Le président de la République, Kaïs Saïed, a reçu, mardi 8 septembre 2026 après-midi, au palais de Carthage, le nouveau secrétaire général de la Ligue des États arabes, Nabil Fahmy, en visite en Tunisie les 8 et 9 septembre.
Au début de l’entretien, le chef de l’État a félicité Nabil Fahmy pour sa nomination à la tête de l’organisation panarabe, lui souhaitant plein succès dans ses nouvelles fonctions, dans un contexte régional marqué, selon lui, par une période particulièrement délicate et par un environnement international en profonde et rapide mutation.
Kaïs Saïed a également évoqué plusieurs étapes de l’histoire de la Ligue des États arabes, créée le 22 mars 1945, ainsi que les différentes initiatives visant à réformer son pacte fondateur et les institutions de l’action arabe commune. Il a notamment rappelé le transfert du siège de la Ligue du Caire à Tunis en 1979, avant son retour dans la capitale égyptienne en 1990.
Le président tunisien a estimé qu’un nouvel ordre humain était en train d’émerger et que les défis auxquels le monde est confronté imposaient davantage de coopération et de solidarité entre les pays arabes. Il a appelé, dans ce cadre, à moderniser les mécanismes de l’action arabe commune et à améliorer le fonctionnement de ses institutions afin de répondre aux mutations internationales et de préserver les intérêts et les droits des peuples arabes.
Il a notamment réaffirmé la nécessité de défendre le droit du peuple palestinien à établir un État indépendant et pleinement souverain sur l’ensemble de son territoire, avec Al-Qods comme capitale.

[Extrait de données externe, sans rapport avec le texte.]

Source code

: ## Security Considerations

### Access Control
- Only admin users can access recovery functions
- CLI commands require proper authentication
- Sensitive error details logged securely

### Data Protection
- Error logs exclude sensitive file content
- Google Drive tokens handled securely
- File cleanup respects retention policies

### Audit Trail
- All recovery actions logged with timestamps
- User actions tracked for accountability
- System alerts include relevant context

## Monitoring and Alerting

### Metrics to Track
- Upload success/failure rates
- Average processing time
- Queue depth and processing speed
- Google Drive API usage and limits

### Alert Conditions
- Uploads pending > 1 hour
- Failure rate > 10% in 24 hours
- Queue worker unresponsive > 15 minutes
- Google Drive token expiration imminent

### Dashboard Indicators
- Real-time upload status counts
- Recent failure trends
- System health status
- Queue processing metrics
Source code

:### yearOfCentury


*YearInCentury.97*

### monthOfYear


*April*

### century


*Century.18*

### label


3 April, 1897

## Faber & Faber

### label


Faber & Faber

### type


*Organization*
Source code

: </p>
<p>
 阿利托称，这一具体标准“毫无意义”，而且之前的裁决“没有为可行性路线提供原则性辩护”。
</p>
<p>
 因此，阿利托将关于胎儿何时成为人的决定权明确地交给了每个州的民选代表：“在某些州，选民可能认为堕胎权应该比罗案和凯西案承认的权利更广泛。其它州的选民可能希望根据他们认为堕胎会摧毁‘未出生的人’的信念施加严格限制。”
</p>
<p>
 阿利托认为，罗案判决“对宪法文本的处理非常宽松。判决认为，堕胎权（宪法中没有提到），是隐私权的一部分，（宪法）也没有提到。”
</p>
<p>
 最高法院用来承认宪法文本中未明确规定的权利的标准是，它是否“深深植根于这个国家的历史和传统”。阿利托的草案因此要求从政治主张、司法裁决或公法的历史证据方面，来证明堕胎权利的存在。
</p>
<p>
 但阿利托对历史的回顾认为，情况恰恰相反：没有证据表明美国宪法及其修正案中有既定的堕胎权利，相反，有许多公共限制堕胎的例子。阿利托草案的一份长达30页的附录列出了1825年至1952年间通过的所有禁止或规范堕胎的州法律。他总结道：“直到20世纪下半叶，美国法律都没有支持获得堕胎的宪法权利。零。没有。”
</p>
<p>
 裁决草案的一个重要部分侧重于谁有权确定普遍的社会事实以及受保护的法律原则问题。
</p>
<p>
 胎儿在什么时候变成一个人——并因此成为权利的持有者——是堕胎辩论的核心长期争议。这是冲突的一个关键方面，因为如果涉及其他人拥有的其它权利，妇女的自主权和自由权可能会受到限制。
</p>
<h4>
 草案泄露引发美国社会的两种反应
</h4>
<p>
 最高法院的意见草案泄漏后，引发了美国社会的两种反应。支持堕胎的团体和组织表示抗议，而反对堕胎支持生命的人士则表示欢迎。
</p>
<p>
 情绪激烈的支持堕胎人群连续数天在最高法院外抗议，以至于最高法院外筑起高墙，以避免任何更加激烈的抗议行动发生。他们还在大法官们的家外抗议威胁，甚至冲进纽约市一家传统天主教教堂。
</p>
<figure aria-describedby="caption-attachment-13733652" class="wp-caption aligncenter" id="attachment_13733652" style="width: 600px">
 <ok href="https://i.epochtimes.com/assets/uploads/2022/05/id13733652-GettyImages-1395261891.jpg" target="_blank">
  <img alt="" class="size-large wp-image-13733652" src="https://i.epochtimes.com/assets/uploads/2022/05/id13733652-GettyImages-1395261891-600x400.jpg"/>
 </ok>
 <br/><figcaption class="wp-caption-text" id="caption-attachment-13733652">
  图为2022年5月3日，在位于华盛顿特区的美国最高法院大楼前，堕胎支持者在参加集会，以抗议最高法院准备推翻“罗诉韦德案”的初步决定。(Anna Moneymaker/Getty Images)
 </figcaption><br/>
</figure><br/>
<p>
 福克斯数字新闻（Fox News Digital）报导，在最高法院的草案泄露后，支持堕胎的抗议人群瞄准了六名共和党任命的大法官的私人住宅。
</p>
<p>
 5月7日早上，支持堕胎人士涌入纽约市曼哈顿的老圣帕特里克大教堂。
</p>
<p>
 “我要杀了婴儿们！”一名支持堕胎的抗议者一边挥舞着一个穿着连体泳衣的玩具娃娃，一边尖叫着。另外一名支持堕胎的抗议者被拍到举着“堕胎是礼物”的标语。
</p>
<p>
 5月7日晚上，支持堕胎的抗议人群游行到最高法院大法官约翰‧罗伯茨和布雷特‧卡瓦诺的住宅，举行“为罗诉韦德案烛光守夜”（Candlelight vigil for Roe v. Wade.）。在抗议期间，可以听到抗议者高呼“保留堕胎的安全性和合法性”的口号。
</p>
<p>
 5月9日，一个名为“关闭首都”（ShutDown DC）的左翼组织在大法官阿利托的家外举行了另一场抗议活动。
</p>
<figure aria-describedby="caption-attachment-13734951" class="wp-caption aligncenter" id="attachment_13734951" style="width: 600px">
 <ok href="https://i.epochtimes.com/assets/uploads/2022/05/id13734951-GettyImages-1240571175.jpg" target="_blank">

Le chef de l’État a par ailleurs insisté sur l’importance de renforcer la coopération arabe dans les domaines économique, sécuritaire et scientifique, en adoptant de nouvelles approches. Il a également appelé les pays arabes à s’engager davantage dans la révolution des technologies de l’information et de la communication afin de renforcer leur présence dans le débat international et leur capacité à participer à la prise de décision mondiale.
Kaïs Saïed a appelé les pays arabes à « prendre l’initiative » et à faire face aux tentatives de division et de fragmentation de la région. Il a mis en garde contre ce qu’il a qualifié de tentatives d’imposer de nouveaux accords de type « Sykes-Picot », estimant que les États arabes sont aujourd’hui confrontés à des menaces visant leur existence même.
Dans ce contexte, il a souligné la nécessité de restaurer à l’État national sa place et son rôle, afin de permettre aux citoyens arabes de vivre dans la dignité et de renforcer la confiance des jeunes dans leur avenir, à l’écart de toutes les formes d’aliénation intellectuelle et civilisationnelle.